INSTRUCTIONS TO FOLLOW |
Repeat the data exactly, every last line of it.

Records excerpted from a collection |
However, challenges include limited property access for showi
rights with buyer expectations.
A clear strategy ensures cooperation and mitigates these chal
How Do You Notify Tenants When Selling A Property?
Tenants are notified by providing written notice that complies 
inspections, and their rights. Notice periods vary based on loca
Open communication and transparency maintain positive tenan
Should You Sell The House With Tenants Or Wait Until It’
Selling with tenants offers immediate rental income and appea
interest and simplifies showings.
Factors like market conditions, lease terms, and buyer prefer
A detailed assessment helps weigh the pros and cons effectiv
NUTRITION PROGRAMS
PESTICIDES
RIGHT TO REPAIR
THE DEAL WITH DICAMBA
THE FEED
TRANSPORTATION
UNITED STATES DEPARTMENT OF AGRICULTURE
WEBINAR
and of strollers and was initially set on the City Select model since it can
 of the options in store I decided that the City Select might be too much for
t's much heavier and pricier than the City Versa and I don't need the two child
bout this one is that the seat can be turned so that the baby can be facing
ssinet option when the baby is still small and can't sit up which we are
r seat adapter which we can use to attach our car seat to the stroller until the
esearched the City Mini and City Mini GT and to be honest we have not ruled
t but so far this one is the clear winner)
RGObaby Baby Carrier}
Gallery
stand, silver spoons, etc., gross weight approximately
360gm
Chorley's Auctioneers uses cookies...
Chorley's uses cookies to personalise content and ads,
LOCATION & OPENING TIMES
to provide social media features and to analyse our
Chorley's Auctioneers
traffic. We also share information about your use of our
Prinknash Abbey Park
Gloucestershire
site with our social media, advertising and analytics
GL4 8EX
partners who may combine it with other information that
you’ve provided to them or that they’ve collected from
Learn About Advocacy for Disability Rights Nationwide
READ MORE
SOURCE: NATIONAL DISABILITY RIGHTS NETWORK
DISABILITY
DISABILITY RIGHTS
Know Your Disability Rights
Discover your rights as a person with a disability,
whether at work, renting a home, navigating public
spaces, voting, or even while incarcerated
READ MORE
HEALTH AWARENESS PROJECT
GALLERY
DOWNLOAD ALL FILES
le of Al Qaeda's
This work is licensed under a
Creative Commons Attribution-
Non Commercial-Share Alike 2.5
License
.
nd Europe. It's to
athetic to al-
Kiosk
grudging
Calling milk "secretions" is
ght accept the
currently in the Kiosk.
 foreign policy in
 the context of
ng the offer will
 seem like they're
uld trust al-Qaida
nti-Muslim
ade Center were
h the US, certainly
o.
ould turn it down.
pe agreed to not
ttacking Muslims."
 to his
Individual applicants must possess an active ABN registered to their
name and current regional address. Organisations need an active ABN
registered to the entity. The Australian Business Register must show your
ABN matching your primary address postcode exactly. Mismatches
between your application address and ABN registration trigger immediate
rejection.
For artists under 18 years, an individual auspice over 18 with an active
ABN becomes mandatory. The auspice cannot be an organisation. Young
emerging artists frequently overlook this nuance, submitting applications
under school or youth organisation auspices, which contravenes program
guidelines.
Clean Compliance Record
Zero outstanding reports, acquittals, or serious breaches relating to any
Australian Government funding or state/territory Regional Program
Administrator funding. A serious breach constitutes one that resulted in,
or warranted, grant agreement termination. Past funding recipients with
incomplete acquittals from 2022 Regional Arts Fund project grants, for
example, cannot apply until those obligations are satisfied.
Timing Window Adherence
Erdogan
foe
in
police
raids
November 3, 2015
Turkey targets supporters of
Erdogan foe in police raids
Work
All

ANSWER BELOW |
However, challenges include limited property access for showi
rights with buyer expectations.
A clear strategy ensures cooperation and mitigates these chal
How Do You Notify Tenants When Selling A Property?
Tenants are notified by providing written notice that complies 
inspections, and their rights. Notice periods vary based on loca
Open communication and transparency maintain positive tenan
Should You Sell The House With Tenants Or Wait Until It’
Selling with tenants offers immediate rental income and appea
interest and simplifies showings.
Factors like market conditions, lease terms, and buyer prefer
A detailed assessment helps weigh the pros and cons effectiv
NUTRITION PROGRAMS
PESTICIDES
RIGHT TO REPAIR
THE DEAL WITH DICAMBA
THE FEED
TRANSPORTATION
UNITED STATES DEPARTMENT OF AGRICULTURE
WEBINAR
and of strollers and was initially set on the City Select model since it can
 of the options in store I decided that the City Select might be too much for
t's much heavier and pricier than the City Versa and I don't need the two child
bout this one is that the seat can be turned so that the baby can be facing
ssinet option when the baby is still small and can't sit up which we are
r seat adapter which we can use to attach our car seat to the stroller until the
esearched the City Mini and City Mini GT and to be honest we have not ruled
t but so far this one is the clear winner)
RGObaby Baby Carrier}
Gallery
stand, silver spoons, etc., gross weight approximately
360gm
Chorley's Auctioneers uses cookies...
Chorley's uses cookies to personalise content and ads,
LOCATION & OPENING TIMES
to provide social media features and to analyse our
Chorley's Auctioneers
traffic. We also share information about your use of our
Prinknash Abbey Park
Gloucestershire
site with our social media, advertising and analytics
GL4 8EX
partners who may combine it with other information that
you’ve provided to them or that they’ve collected from
Learn About Advocacy for Disability Rights Nationwide
READ MORE
SOURCE: NATIONAL DISABILITY RIGHTS NETWORK
DISABILITY
DISABILITY RIGHTS
Know Your Disability Rights
Discover your rights as a person with a disability,
whether at work, renting a home, navigating public
spaces, voting, or even while incarcerated
READ MORE
HEALTH AWARENESS PROJECT
GALLERY
DOWNLOAD ALL FILES
le of Al Qaeda's
This work is licensed under a
Creative Commons Attribution-
Non Commercial-Share Alike 2.5
License
.
nd Europe. It's to
athetic to al-
Kiosk
grudging
Calling milk "secretions" is
ght accept the
currently in the Kiosk.
 foreign policy in
 the context of
ng the offer will
 seem like they're
uld trust al-Qaida
nti-Muslim
ade Center were
h the US, certainly
o.
ould turn it down.
pe agreed to not
ttacking Muslims."
 to his
Individual applicants must possess an active ABN registered to their
name and current regional address. Organisations need an active ABN
registered to the entity. The Australian Business Register must show your
ABN matching your primary address postcode exactly. Mismatches
between your application address and ABN registration trigger immediate
rejection.
For artists under 18 years, an individual auspice over 18 with an active
ABN becomes mandatory. The auspice cannot be an organisation. Young
emerging artists frequently overlook this nuance, submitting applications
under school or youth organisation auspices, which contravenes program
guidelines.
Clean Compliance Record
Zero outstanding reports, acquittals, or serious breaches relating to any
Australian Government funding or state/territory Regional Program
Administrator funding. A serious breach constitutes one that resulted in,
or warranted, grant agreement termination. Past funding recipients with
incomplete acquittals from 2022 Regional Arts Fund project grants, for
example, cannot apply until those obligations are satisfied.
Timing Window Adherence
Erdogan
foe
in
police
raids
November 3, 2015
Turkey targets supporters of
Erdogan foe in police raids
Work
All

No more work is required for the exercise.